Daniel Liberal

Personal information
- Full name: Daniel e Cruz Liberal
- Date of birth: 22 April 2000 (age 25)
- Place of birth: Vila Nova de Gaia, Portugal
- Height: 1.80 m (5 ft 11 in)
- Position(s): Right-back

Team information
- Current team: Anadia
- Number: 12

Youth career
- 2010–2013: Vilanovense
- 2013–2014: Boavista
- 2014–2016: Sporting CP
- 2016–2019: Chievo
- 2019: Fermana

Senior career*
- Years: Team / Apps / (Gls)
- 2020–2024: Trofense / 84 / (4)
- 2024–: Anadia / 22 / (1)

International career^{‡}
- 2019: Angola U19 / 2 / (0)
- 2021–: Angola / 1 / (0)

= Daniel Liberal =

Angolan footballer (born 2000)

Daniel e Cruz Liberal (born 22 April 2000) is a professional footballer who plays as right-back for Anadia.
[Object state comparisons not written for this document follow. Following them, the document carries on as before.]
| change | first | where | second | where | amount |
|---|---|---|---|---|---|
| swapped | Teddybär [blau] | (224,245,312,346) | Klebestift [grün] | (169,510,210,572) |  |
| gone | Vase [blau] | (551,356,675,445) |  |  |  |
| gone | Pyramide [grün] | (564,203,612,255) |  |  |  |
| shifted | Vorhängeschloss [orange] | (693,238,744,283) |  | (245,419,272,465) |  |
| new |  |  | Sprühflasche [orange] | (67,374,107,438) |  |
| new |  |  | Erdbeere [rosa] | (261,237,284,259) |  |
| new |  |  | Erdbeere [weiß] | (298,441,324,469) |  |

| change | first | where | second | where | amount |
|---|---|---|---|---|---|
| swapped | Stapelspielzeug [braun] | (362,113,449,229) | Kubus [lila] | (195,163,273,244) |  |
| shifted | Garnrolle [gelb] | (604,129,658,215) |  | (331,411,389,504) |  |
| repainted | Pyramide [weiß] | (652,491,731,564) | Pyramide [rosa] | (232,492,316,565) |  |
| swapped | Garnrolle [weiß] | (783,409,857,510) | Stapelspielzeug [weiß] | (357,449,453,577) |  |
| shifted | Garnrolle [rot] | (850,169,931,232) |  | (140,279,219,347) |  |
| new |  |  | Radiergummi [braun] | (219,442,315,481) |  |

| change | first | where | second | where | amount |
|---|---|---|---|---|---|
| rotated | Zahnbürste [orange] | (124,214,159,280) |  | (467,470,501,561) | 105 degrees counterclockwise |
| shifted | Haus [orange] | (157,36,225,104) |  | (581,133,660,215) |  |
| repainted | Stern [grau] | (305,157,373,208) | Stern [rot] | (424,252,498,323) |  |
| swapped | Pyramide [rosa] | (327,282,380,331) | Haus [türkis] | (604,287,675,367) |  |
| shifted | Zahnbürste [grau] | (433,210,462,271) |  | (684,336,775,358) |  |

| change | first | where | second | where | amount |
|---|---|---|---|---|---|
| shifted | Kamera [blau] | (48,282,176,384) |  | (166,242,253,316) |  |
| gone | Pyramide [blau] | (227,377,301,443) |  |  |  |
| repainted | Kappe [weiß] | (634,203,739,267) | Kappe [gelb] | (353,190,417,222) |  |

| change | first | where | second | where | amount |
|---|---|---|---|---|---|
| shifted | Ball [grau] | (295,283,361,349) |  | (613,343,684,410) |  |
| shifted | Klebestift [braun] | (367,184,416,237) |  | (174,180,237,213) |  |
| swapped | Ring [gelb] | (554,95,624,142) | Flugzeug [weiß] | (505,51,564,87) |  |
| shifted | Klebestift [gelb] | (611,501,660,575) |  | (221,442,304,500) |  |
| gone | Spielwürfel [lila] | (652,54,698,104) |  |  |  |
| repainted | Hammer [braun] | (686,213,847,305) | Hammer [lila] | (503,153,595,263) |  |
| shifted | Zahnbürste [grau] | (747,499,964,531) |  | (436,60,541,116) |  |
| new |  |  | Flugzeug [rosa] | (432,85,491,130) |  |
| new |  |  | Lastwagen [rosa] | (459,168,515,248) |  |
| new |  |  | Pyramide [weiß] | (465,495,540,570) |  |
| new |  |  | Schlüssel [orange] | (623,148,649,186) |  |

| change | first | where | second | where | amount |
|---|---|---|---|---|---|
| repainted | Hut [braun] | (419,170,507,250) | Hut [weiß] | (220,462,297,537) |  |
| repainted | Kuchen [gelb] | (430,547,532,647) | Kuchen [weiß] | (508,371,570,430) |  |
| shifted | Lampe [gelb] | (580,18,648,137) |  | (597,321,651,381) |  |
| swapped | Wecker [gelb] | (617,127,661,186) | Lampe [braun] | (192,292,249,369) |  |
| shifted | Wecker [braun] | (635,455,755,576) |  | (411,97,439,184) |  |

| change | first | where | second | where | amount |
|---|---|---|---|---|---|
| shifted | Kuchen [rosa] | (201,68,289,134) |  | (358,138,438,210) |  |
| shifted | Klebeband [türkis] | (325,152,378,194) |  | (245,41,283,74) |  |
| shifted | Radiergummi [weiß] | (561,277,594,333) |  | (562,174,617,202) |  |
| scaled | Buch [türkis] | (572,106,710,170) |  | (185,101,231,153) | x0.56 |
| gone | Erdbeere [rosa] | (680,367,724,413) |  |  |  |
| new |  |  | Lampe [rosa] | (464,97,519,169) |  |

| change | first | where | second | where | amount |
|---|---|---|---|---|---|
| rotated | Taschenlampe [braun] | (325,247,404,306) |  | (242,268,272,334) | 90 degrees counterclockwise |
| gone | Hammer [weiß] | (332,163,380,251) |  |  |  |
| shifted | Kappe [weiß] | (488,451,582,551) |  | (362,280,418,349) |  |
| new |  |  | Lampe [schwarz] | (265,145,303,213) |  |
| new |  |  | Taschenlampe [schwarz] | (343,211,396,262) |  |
Born in Portugal, he represents the Angola national team.

==Professional career==
Liberal began his senior career with Trofense, and helped them win the 2020–21 Campeonato de Portugal and earn promotion to the Liga Portugal 2. He made his professional debut with Trofense in a 2–2 Liga Portugal 2 tie with Porto B on 7 August 2021.

==International career==
Born in Portugal, Liberal is of Angolan descent. He is a youth international for Angola. He debuted with the Angola national team in a 1–1 2022 FIFA World Cup qualification tie with Libya on 16 November 2021.